**Directions for this task**
Scan the entries for lines with the word "rule", then copy those lines.

**Exercise materials**
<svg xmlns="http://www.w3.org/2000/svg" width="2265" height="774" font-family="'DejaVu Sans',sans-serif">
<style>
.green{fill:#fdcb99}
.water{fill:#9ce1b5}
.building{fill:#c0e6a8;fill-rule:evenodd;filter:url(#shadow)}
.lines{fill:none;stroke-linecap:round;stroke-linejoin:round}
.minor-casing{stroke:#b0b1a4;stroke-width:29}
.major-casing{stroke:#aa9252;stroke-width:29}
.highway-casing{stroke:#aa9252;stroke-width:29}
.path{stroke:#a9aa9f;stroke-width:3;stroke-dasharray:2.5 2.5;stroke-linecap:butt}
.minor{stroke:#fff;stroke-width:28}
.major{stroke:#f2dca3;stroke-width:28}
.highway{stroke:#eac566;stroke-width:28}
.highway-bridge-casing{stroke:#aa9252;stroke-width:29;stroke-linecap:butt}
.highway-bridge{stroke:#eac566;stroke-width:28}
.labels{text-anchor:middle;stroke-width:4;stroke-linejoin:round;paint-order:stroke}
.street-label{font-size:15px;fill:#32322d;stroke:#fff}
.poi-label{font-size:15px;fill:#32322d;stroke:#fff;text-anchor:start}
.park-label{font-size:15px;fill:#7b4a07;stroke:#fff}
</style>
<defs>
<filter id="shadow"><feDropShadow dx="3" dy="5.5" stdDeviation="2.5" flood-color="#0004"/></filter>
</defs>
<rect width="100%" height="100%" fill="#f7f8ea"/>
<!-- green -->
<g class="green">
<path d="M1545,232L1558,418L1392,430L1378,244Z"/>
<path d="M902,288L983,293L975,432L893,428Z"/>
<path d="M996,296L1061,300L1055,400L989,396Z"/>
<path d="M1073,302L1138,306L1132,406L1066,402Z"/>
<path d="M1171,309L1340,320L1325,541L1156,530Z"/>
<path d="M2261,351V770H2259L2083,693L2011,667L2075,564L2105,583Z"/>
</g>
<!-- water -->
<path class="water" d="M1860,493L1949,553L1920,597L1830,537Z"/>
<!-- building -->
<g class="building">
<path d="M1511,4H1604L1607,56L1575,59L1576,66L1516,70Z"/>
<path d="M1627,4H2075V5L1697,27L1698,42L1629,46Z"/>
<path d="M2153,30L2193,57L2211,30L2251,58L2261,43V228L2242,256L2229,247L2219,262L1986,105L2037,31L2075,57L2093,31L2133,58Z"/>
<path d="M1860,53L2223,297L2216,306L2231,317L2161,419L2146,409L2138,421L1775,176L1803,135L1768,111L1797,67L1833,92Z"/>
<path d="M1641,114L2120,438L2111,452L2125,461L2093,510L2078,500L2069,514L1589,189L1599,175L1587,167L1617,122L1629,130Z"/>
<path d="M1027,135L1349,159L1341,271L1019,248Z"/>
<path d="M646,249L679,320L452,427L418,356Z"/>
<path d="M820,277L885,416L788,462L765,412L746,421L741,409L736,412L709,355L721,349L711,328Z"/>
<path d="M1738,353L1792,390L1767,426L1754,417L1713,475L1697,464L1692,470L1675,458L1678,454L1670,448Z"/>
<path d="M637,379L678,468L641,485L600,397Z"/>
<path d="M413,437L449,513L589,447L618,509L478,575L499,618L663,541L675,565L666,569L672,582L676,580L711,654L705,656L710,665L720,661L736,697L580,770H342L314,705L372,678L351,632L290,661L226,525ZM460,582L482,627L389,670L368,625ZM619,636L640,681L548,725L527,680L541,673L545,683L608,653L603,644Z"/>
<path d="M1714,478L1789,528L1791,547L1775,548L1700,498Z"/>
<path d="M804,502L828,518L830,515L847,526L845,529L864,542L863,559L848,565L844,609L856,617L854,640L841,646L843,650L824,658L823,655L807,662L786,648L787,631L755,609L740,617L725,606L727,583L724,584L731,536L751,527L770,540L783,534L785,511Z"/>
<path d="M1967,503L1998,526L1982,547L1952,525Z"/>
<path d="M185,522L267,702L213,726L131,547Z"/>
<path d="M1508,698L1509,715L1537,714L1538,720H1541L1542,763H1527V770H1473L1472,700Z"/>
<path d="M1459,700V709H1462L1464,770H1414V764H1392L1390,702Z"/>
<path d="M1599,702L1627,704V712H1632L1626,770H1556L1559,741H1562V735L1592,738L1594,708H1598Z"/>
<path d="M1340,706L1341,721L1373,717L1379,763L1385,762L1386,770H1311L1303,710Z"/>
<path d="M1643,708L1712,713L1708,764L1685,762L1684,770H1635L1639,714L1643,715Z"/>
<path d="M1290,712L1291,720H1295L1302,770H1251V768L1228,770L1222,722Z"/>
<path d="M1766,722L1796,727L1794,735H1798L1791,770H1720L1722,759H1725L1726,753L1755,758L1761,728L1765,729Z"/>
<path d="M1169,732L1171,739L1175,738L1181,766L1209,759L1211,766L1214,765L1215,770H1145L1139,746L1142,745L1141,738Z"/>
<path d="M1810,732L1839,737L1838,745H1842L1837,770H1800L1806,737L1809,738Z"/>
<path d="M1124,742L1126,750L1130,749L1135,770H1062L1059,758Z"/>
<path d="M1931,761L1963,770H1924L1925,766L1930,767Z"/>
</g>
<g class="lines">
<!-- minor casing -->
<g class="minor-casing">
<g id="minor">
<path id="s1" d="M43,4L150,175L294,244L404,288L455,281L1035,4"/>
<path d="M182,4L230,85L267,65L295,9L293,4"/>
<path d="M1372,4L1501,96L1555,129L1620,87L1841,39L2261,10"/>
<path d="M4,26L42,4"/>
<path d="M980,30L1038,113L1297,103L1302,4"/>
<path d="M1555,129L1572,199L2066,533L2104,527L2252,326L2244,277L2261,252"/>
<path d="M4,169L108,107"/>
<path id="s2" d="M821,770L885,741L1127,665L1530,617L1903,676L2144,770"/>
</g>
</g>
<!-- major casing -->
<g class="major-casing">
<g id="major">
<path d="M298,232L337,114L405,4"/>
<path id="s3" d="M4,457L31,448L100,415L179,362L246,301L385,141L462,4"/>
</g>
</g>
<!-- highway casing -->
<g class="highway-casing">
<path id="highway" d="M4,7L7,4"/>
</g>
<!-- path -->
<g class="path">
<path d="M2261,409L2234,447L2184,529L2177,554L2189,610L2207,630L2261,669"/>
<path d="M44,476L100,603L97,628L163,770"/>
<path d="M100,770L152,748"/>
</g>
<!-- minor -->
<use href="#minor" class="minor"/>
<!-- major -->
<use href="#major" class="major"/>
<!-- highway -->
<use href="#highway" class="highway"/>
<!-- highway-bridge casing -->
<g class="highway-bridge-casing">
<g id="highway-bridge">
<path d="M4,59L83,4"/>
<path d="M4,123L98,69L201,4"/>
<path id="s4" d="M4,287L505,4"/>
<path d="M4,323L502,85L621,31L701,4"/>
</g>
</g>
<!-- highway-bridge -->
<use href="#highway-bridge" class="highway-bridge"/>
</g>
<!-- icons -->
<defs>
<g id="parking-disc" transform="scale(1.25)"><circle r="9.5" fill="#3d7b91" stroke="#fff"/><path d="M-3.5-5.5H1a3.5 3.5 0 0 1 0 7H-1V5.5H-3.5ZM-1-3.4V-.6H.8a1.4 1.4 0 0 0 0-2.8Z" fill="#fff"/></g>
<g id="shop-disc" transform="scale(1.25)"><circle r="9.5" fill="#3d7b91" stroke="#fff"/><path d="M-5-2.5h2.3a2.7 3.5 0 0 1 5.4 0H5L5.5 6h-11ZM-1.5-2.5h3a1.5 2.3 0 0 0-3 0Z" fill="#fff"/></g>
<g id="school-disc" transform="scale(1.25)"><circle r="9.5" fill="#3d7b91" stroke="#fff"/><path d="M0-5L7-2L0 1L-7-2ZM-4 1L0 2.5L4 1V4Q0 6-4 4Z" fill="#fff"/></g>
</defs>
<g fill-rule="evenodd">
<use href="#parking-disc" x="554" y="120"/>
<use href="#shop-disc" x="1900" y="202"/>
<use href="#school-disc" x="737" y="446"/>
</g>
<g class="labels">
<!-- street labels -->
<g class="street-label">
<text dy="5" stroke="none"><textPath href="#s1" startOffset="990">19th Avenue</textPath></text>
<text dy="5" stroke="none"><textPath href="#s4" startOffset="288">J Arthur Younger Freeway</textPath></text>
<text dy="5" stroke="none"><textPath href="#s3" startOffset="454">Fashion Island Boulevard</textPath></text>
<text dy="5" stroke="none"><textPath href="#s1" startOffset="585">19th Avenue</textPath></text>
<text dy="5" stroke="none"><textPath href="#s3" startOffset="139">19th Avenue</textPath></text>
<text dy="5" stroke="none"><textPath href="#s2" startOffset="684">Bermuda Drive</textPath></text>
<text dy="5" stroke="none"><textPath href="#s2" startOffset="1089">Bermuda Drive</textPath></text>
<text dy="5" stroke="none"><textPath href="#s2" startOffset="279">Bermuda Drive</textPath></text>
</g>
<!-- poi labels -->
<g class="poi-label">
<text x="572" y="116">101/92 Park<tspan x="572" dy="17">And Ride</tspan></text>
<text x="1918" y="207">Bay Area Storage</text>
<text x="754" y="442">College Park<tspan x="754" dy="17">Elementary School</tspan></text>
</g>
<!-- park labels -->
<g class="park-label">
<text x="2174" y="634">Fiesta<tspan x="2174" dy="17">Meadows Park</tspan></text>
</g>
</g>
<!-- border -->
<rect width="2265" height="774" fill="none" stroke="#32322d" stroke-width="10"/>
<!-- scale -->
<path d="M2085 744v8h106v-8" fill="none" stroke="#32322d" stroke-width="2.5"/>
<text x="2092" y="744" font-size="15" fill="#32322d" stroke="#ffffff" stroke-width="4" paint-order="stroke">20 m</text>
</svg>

**Completed exercise**
.building{fill:#c0e6a8;fill-rule:evenodd;filter:url(#shadow)}
<g fill-rule="evenodd">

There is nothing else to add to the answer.